Hello there. Not only are daffodils beautiful, the word “daffodil” is hard to resist.
It’s one of those words, isn’t it. Hence the Hollywood cartoon of the 1940s, Daffy Dilly…
I didn’t realize that daffodils and jonquils were different, especially given the French ‘jonquilles’ for the yellow flowers. They are indeed a cheerful, hopeful flower and I remember how much my mother loved them, along with all the spring flowers. I can’t say I have any Proustian association with flowers though, as it has really only been as an adult that I’ve developed an appreciation of them. Love the smell of freesias and am partial to a peony for its massive generosity. What a lovely tribute to your thoughtful partner!
They’re all part of the narcissus family but jonquils have fragrance and can be multi-headed whereas daffodils have no scent and only one head. But doubtless the French would disagree! I love both the flowers you mention and bemoan the fact that we cannot grow peonies here, either. Then again, I wouldn’t put anything past my plantsman partner so who knows?
We’re both peony girls!
What a completely wonderful and beautiful post! I loved it! I found it very lyrical. I love all you said about daffodils and completely agree about the yellow being so hopeful, that shining signal of spring and renewal. They just can’t help but cheer you up, those humble
You also taught be a few things. I didn’t know about the leek tradition stemming from soldiers – I imagine they could smell where each other was too 😉 I also didn’t know that our spring flowers needed the cold of winter to return again next year. There is something rather symbolic about that.
Thank you.
My Proustian flower is the Geranium – Italy, sunshine, heat, exotic locations, olive oil can planters, riotous colours, bountiful, all balconies from the humblest to the wealthiest.

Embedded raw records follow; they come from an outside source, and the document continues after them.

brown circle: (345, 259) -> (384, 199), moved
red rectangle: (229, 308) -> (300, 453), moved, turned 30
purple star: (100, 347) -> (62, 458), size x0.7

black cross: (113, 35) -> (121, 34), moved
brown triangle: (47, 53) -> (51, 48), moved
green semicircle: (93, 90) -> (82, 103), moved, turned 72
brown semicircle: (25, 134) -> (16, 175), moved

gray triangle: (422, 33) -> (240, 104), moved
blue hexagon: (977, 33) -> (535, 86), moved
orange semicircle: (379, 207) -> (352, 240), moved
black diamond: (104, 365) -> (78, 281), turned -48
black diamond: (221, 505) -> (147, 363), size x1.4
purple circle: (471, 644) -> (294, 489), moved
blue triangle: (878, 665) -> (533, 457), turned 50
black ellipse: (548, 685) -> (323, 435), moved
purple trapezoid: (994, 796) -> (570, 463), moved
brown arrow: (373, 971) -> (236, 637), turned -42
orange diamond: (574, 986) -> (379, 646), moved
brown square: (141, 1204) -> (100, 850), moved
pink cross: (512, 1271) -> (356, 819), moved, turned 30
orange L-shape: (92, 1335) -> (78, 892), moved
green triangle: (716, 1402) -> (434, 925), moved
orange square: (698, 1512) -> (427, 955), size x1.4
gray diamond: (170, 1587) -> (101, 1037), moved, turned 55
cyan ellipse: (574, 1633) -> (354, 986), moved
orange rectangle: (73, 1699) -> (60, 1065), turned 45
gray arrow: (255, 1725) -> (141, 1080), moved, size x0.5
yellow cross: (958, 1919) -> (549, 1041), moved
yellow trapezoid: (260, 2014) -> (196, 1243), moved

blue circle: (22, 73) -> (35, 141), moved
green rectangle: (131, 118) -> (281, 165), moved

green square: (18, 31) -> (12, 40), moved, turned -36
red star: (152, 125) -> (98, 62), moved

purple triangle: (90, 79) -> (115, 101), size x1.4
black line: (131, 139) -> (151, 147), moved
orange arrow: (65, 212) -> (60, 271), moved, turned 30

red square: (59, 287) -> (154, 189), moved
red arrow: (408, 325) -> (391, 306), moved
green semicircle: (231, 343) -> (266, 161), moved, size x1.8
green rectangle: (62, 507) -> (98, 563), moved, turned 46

My current flower pash is the blousy, magnificent, scented, dramatically petal-dropping Peony.
Thank you! Yes, that need for cold before the abundance is an interesting dynamic. I wonder if there were daffodils in the Tuscan hills? The prickly scent of geranium leaf and the look of those overflowing containers, as you so beautifully describe, is a real sense memory of so many happy places… I visited the national peony garden in Luoyang in China and it was peony overload – acres and acres of peonies. Total heaven! See, you’ve evoked so many things with your choices… Proustian, indeed.
Acres and acres of peonies! How thrilling! 💮
You have this uncanny knack of transporting me to other places! Thank you Colin. When I lived in Australia I hankered after daffodils in spring, something physical to carry me back to growing up in the UK. I adore the simplicity of the humble daffodil and have made sure that my garden here in France is bursting with them. I’m lucky that it is cold enough over winter to help them proliferate. I never seem to tire of buying more bulbs each autumn, and the delight in watching them grow each spring fills me with such joy. Being a March baby, daffodils are very much my Proustian flowers.
Ha, a lovely knack to have!… How lovely to be able to create such abundance. I think there must be a touch of York city walls in the background of your lovely stone walls. Such a good combination – daffodils and stone, I think.
Perhaps you are right…the stoney ground seems to suit them well.
For me it’s not a flower as such that’s my ‘madeleine de Proust’ but more the tall grass and wildflowers growing along the country roads. They’d be mowed by the local council around mid-June where I lived in Brittany. I loved the smell, a mixture of freshly cut grass and drying hay, when walking home from the school bus stop. It encapsulated that excitement about warm sunny days, the end of the school year just a couple of weeks away with entire days free to roam around fields and woods and especially the first days of beach season. I’d love to bottle that smell!
Oh, you paint such a beautiful picture of it that I’m not sure a bottled scent would do it justice. Great scent memory and lovely how the seasons are so sharply defined in the Northern Hemisphere whereas here I get a little confused… You’ve reminded me of very happy days spent in Brittany, the prickling smell of gorse and thrift on the cliffs near the Pointe du Raz. Gorgeous.